Tree Sa Bio

YACEP/E-RYT 200/RYT 500

Bio

Tree is a playful yogi and acrobat who is committed to empowerment through inspired movement. She is a skilled and supportive circus arts & yoga teacher & therapist, and a teacher of teachers. Tree maintains a personal Ashtanga Yoga practice that she reverently calls her super healer training. She also performs and produces inspirational events as MysTree with Soma Tree Cirque (her production company), Voler Thieves of Flight and ReKinection.

MysTree is a passionate expressive artist who loves to flow and is an avid seeker of “the zone.” Tree produces artistic, uplifting, and healing events with her production company, Soma Tree Cirque. Currently, Tree has just completed her Yoga Therapy training with Inner Peace Yoga Therapy School, specializing in joint hypermobility, aerial yoga therapy, and trauma informed yoga therapy. Trees’ teaching style is encouraging, inclusive, and fun, and inspires confidence in her students.

Photo by Ashley Cain

On Hypermobility 

MY STORY (an excerpt from a paper I wrote on joint hypermobility)

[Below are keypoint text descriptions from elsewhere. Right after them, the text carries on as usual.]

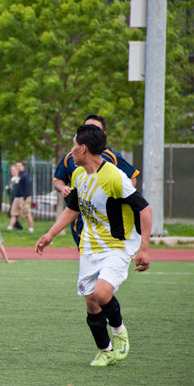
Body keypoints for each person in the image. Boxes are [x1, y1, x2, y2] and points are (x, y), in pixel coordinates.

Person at [35, 124, 151, 367]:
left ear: (84, 148)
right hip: (88, 248)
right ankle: (105, 350)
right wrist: (50, 234)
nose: (72, 150)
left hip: (116, 246)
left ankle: (119, 332)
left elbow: (145, 208)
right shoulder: (77, 175)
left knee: (101, 294)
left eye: (75, 145)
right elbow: (73, 208)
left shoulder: (114, 177)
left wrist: (144, 249)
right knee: (90, 302)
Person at [53, 114, 140, 247]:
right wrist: (63, 187)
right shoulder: (72, 158)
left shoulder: (112, 159)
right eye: (87, 127)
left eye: (94, 128)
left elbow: (132, 180)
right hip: (81, 219)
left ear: (102, 134)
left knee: (107, 256)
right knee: (88, 254)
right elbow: (58, 181)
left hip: (107, 224)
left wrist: (119, 199)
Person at [7, 161, 34, 232]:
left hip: (23, 197)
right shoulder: (18, 175)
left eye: (19, 166)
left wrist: (25, 197)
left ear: (23, 167)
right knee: (13, 213)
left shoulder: (24, 175)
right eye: (17, 166)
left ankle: (30, 229)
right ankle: (10, 228)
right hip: (17, 197)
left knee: (27, 213)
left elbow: (27, 186)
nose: (18, 167)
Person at [4, 164, 23, 230]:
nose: (12, 171)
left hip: (17, 198)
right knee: (12, 213)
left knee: (12, 213)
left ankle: (18, 227)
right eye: (11, 170)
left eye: (14, 170)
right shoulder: (12, 179)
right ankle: (16, 227)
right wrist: (8, 189)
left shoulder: (18, 178)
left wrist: (11, 189)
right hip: (12, 198)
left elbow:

I grew up a gymnast, a dancer, and an acrobat. As I began to realize my own bendy nature, I had a difficult time understanding how my body could ever move with symmetrical engagement. The joints were so lax that they had my body moving a bit like the wave. Ankles and wrists would sprain easily and I just felt (and looked) different from others. Gymnastics was harder. I put SO much effort into it and it seemed to take me much longer than others to progress. Hypermobile joints led to pain before I was 20 years old. At the time I was told that it was arthritis. In yoga I seemed to progress quickly and was even seen as somewhat of an expert, even early on in my practice because of my extreme flexibility, however, I was unable to sit up straight for even short periods of time in order to meditate. In 2011 I blindly followed my sister to Italy and serendipitously did my 200 hour ashtanga yoga teacher training without having practiced any ashtanga yoga previously and I am beyond grateful. The practice is intensely strength building and my intuitive energetic connection and beneficial alignment started to be realized. 

I have kids and they are much more interested in circus arts than in yoga. Performing and teaching aerial arts has me, my very hypermobile 20 yr old daughter (aerialist and contortionist), and my 22 year old zebra daughter (has Ehlers Danlos syndrome, is an aerialist and a fire dancer) become very strong and capable but still we struggle to gain strength at the rate of our peers and students. With two even tiner super bendy daughters, hypermobile sisters, and moms, I am really invested in discovering what is good for us. Through focused self massage, regular body work, regular ashtanga practice, adding new and diverse practices regularly, keeping things moving, and my own personal yoga therapy I continue to receive insight into how to work with hypermobility. I do consider circus arts and yoga to be two separate endeavors that I sometimes fuse but still they are distinct. In yoga, the hypermobile bodies need to focus on strength. In my experience, in circus arts, the hypermobile bodies also need to focus on strength, until we are performing and then we let it show.  

The bendy variety of yogi, acrobat, and athlete, seem to be drawn to me. I’m grateful to get to work with this population and this emerging understanding of our special and distinctly different connective tissue. I’ve discovered, first hand, that “circus strong” is medicine for those with lax connective tissue.

“Your hand opens and closes, opens and closes. If it were always a fist or always stretched open, you would be paralysed. Your deepest presence is in every small contracting and expanding, the two as beautifully balanced and coordinated as birds’ wings.”